WHAT IS NEEDED: Print the stretch from the start of the records through the line containing "- API endpoints", reproducing each line unchanged.
-- MATERIAL SHOWN follows --
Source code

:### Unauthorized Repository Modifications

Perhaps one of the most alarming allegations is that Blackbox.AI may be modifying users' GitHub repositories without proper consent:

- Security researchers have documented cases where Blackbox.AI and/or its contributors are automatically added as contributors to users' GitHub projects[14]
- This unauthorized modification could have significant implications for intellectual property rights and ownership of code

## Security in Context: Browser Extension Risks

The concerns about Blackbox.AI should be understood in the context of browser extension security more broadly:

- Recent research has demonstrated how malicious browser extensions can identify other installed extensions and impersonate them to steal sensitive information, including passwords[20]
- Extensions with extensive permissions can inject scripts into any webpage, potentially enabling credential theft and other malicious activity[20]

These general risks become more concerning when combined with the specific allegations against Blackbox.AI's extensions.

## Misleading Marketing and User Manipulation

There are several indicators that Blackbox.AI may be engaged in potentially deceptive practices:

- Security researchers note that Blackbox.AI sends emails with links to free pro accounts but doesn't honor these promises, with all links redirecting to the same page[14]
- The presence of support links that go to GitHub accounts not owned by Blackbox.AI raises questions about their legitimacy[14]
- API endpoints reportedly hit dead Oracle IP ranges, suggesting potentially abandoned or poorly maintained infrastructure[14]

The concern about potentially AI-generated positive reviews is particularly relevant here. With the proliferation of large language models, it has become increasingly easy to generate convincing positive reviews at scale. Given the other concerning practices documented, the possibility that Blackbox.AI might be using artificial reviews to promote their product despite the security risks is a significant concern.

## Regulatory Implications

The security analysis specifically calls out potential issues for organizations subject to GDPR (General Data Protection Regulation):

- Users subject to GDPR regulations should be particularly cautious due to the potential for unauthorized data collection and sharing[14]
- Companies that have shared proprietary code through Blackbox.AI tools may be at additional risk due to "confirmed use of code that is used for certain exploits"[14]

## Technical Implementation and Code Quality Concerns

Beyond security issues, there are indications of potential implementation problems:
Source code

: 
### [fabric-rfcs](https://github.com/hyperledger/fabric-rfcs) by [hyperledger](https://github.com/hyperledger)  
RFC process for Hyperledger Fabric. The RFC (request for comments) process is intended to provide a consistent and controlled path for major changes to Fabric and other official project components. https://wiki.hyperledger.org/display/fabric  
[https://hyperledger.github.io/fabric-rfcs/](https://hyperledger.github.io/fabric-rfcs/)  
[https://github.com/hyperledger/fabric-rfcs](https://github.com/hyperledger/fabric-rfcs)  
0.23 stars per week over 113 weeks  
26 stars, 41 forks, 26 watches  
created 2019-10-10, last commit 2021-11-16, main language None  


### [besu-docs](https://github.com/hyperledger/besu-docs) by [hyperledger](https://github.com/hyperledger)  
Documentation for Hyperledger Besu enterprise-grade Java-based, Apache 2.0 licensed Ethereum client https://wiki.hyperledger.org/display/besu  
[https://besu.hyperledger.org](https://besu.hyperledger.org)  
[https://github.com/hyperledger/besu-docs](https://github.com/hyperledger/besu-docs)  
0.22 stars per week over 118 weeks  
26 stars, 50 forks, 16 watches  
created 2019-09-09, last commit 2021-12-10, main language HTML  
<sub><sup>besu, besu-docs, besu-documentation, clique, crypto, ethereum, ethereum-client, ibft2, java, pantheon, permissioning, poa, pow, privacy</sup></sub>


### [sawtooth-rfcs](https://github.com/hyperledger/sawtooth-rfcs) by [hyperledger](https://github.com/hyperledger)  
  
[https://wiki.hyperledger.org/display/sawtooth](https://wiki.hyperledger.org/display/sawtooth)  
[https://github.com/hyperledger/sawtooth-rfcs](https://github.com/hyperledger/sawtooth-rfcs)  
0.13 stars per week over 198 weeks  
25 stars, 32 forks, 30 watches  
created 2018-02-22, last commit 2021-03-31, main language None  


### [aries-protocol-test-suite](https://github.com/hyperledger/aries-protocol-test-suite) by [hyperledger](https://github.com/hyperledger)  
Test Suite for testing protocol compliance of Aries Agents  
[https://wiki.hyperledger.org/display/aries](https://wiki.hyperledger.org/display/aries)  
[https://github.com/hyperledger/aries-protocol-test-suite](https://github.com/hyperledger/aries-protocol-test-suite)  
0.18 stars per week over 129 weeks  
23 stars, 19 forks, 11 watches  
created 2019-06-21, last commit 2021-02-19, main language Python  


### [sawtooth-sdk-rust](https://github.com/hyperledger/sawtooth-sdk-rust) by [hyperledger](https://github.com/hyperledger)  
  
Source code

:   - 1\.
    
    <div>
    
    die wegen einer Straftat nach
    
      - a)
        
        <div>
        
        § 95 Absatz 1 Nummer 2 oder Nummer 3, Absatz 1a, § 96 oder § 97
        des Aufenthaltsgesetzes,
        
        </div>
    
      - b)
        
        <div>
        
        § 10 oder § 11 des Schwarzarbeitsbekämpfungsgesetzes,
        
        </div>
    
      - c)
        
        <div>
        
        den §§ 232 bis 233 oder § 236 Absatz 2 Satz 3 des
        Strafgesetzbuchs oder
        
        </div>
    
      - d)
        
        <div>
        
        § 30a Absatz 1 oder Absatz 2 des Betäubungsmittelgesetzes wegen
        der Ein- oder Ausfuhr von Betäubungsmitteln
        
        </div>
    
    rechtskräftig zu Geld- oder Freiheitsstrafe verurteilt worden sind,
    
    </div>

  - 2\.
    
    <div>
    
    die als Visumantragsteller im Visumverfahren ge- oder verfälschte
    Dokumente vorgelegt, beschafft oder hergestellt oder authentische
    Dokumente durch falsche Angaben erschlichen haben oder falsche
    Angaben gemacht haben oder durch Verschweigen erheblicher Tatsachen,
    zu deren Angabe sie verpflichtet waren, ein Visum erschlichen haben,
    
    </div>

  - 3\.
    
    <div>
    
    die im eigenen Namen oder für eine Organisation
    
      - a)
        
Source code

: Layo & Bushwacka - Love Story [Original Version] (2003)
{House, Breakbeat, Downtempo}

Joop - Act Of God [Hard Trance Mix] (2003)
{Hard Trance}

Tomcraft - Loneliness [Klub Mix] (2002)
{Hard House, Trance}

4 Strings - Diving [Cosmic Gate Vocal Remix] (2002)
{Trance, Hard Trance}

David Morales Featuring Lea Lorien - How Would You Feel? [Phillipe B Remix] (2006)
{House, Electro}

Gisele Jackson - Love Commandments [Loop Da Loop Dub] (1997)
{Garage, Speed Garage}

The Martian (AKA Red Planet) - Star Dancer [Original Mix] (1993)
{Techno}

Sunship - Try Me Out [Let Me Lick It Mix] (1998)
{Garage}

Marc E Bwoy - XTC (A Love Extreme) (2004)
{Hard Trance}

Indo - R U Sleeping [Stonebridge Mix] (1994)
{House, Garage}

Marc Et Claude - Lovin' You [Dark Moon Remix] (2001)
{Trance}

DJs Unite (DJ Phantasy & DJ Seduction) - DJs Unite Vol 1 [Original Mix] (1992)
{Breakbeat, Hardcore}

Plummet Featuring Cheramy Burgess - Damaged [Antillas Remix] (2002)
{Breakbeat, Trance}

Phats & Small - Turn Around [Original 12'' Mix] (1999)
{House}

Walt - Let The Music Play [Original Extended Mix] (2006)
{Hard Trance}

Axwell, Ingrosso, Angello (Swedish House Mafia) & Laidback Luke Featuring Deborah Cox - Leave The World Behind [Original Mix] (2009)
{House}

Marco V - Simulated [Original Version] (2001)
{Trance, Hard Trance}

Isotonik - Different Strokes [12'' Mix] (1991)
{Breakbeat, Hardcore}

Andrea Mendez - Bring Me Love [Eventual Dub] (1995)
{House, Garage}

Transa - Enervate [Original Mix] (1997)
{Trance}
-- MATERIAL SHOWN concluded --
SOLUTION:
Source code

:### Unauthorized Repository Modifications

Perhaps one of the most alarming allegations is that Blackbox.AI may be modifying users' GitHub repositories without proper consent:

- Security researchers have documented cases where Blackbox.AI and/or its contributors are automatically added as contributors to users' GitHub projects[14]
- This unauthorized modification could have significant implications for intellectual property rights and ownership of code

## Security in Context: Browser Extension Risks

The concerns about Blackbox.AI should be understood in the context of browser extension security more broadly:

- Recent research has demonstrated how malicious browser extensions can identify other installed extensions and impersonate them to steal sensitive information, including passwords[20]
- Extensions with extensive permissions can inject scripts into any webpage, potentially enabling credential theft and other malicious activity[20]

These general risks become more concerning when combined with the specific allegations against Blackbox.AI's extensions.

## Misleading Marketing and User Manipulation

There are several indicators that Blackbox.AI may be engaged in potentially deceptive practices:

- Security researchers note that Blackbox.AI sends emails with links to free pro accounts but doesn't honor these promises, with all links redirecting to the same page[14]
- The presence of support links that go to GitHub accounts not owned by Blackbox.AI raises questions about their legitimacy[14]
- API endpoints reportedly hit dead Oracle IP ranges, suggesting potentially abandoned or poorly maintained infrastructure[14]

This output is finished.